══ Belge metni
16 Mart 2021 Salı

FİYAT İSTİKRAR KOMİTESİ: Geçmişe Yolculuk

 

FİYAT İSTİKRAR KOMİTESİ: Geçmişe Yolculuk

12 Mart 2021 tarihinde Hazine ve Maliye Bakanlığı tarafından hazırlanan “Ekonomi Reformları” kitapçığı kamuoyuna açıklanmıştır. Kitapçığın “Fiyat İstikrarı” bölümünde “Fiyat istikrarının güçlendirilmesi için yapısal önlemler alınacağı” belirtilmiştir. Bu çerçevede dört ana başlık altında önlemler sıralanmıştır. Bunlar;

1. Fiyat İstikrarı Komitesi Oluşturulacaktır.

2. Erken Uyarı Sistemi Kurulacaktır.

3. Gıda Kaybı ve İsrafı Engellenecektir.

4. Enflasyon Ataleti Azaltılacaktır.

Fiyat İstikrar Komitesinin Kuruluş Amacı: Fiyat istikrarının sağlanması amacıyla enflasyon dinamiğini takip etmek, dezenflasyon süreci önünde risk oluşturan şokları değerlendirmek, gerekli önlemleri belirlemek ve yönetmek için Fiyat İstikrar Komitesi oluşturulacaktır.

Komite Hazine ve Maliye Bakanlığı Koordinasyonunda; Ticaret Bakanlığı, Sanayi ve Teknoloji Bakanlığı, Tarım ve Orman Bakanlığı, Enerji ve Tabii Kaynaklar Bakanlığı, Strateji ve Bütçe Başkanlığı  ile Türkiye Cumhuriyet Merkez Bankası'ndan müteşekkil olacaktır.
════
══ Sağlanan veriler
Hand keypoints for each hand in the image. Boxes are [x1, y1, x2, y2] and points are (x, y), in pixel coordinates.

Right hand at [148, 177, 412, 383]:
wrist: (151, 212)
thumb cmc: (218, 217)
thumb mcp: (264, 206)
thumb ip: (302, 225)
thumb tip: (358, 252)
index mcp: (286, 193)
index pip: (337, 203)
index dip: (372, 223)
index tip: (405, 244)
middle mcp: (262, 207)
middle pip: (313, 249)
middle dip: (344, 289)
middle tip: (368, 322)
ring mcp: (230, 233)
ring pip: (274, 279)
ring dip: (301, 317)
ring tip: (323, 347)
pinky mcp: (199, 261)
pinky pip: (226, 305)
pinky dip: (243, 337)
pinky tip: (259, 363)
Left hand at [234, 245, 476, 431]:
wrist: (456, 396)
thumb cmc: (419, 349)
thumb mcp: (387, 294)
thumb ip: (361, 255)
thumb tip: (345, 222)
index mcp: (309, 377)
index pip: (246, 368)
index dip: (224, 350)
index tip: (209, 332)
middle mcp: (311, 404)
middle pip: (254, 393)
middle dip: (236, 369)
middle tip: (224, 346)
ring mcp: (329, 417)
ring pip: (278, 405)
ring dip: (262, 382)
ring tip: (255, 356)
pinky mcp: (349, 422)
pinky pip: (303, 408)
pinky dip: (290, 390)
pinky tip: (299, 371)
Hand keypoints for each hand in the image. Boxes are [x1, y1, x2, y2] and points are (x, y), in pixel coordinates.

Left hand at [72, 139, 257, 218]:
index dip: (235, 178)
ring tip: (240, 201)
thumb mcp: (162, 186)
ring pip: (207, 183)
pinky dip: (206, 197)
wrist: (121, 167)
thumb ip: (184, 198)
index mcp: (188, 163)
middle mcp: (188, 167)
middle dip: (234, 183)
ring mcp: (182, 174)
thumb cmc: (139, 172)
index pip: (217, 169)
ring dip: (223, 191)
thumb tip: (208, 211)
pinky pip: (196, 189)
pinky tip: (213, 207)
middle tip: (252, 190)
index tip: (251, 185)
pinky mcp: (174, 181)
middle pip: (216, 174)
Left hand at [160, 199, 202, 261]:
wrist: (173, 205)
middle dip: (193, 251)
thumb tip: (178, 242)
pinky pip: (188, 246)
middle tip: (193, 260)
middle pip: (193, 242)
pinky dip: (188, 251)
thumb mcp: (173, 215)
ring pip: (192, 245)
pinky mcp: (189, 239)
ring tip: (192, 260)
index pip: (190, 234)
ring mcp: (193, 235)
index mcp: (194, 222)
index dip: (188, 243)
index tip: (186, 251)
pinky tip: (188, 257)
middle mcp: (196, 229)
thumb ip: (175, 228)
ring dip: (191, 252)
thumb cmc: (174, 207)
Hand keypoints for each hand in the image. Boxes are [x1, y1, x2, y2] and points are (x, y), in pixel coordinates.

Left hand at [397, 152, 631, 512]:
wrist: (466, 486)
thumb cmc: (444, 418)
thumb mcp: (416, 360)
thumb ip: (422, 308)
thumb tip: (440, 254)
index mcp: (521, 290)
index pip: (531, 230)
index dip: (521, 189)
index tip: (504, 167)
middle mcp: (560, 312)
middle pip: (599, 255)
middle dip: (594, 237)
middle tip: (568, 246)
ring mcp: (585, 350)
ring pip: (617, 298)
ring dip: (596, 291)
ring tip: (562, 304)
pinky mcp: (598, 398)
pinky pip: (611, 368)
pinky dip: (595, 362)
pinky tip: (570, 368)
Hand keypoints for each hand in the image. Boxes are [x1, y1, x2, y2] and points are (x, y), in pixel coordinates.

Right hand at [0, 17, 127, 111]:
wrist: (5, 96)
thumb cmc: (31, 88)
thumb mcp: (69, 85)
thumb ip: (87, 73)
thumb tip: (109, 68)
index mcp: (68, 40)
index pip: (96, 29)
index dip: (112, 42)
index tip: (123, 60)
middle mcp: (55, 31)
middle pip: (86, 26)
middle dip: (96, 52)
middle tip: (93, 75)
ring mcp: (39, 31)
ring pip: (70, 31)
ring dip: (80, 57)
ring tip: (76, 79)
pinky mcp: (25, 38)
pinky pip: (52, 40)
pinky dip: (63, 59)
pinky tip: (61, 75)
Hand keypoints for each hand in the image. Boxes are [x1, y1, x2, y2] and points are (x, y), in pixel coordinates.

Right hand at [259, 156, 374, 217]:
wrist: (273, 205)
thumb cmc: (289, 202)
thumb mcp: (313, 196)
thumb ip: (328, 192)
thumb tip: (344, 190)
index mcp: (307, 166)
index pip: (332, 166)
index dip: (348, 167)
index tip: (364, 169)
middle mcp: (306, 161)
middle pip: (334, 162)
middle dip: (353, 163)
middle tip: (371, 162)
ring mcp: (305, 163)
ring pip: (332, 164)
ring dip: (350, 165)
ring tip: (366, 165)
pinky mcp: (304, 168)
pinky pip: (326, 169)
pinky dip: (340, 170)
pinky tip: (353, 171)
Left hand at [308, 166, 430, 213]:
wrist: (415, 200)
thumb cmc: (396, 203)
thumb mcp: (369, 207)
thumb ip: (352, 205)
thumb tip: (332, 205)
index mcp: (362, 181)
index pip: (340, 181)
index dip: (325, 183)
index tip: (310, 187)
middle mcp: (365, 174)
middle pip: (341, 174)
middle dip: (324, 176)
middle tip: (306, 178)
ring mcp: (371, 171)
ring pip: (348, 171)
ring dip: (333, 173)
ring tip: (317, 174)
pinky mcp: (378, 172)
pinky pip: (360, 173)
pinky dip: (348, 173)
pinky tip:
════
Görevleriniz:
• a. Fiyat İstikrar Komitesi konulu yazıya göre komite hangi bakanlığın koordinasyonunda oluşturulacaktır?
• b. Fiyat İstikrar Komitesi konulu yazıyı son cümlesinden sonra sürdürün.

Yanıtlar:
• a. Hazine ve Maliye Bakanlığı koordinasyonunda oluşturulacaktır.

• b.
 Enflasyonla mücadele için öncelikli olarak "Fiyat İstikrar Komitesi" kurulacağının açıklanması, iktisatçılar arasında hayal kırıklığı yaratırken enflasyonla mücadelenin komisyona havale edildiği eleştirilerini de gündeme getirmiştir. Geçmişte yüksek enflasyon dönemlerini yaşamış ve bu dönemlerde enflasyonla mücadeleye ilişkin uygulamaları hatırlayan kişilerin aklına ise devletin doğrudan fiyatlara müdahalesi ve 1970'li yıllardaki fiyat kontrol komitesi uygulaması gelmiştir.

Dünya Gazetesi yazarı Alaattin Aktaş 15 Mart 2021 tarihli yazısında konu ile ilgili Mahfi Eğilmez’in değerlendirmesine yer vermiştir. “Değerli Hocam Mahfi Eğilmez, “Kendime Yazılar” adlı bloğunda 9 Şubat 2019 tarihinde yer verdiği “Piyasa Sisteminde Fiyatlara Müdahale” başlıklı yazısını geçen hafta yapılan kurul açıklamasından sonra yeniden hatırlatma gereği duydu. Mahfi Hocam o yazısının bir bölümünde 1970’li yıllarda Fiyat Kontrol Komitesi kurulduğunu belirterek şöyle diyor: “Bir yandan piyasa ekonomisi yürürlükte iken bir yandan da fiyat denetimleri başlatıldı. Devlet, Fiyat Kontrol Komitesi adı altında bir komite kurdu. Bu komite, fiyat artırmak isteyen özel kesim kuruluşlarının başvurularını inceliyor, onaylıyor, reddediyor veya değiştirerek kabul ediyordu. Bu uygulama yaygınlaştıkça başta büyük şehirler olmak üzere Türkiye’nin her yerinde karaborsa ortaya çıktı. Türkiye, bu uygulamaları 1980’lerin ortalarından itibaren terk ederek yeniden piyasa sistemine döndü.”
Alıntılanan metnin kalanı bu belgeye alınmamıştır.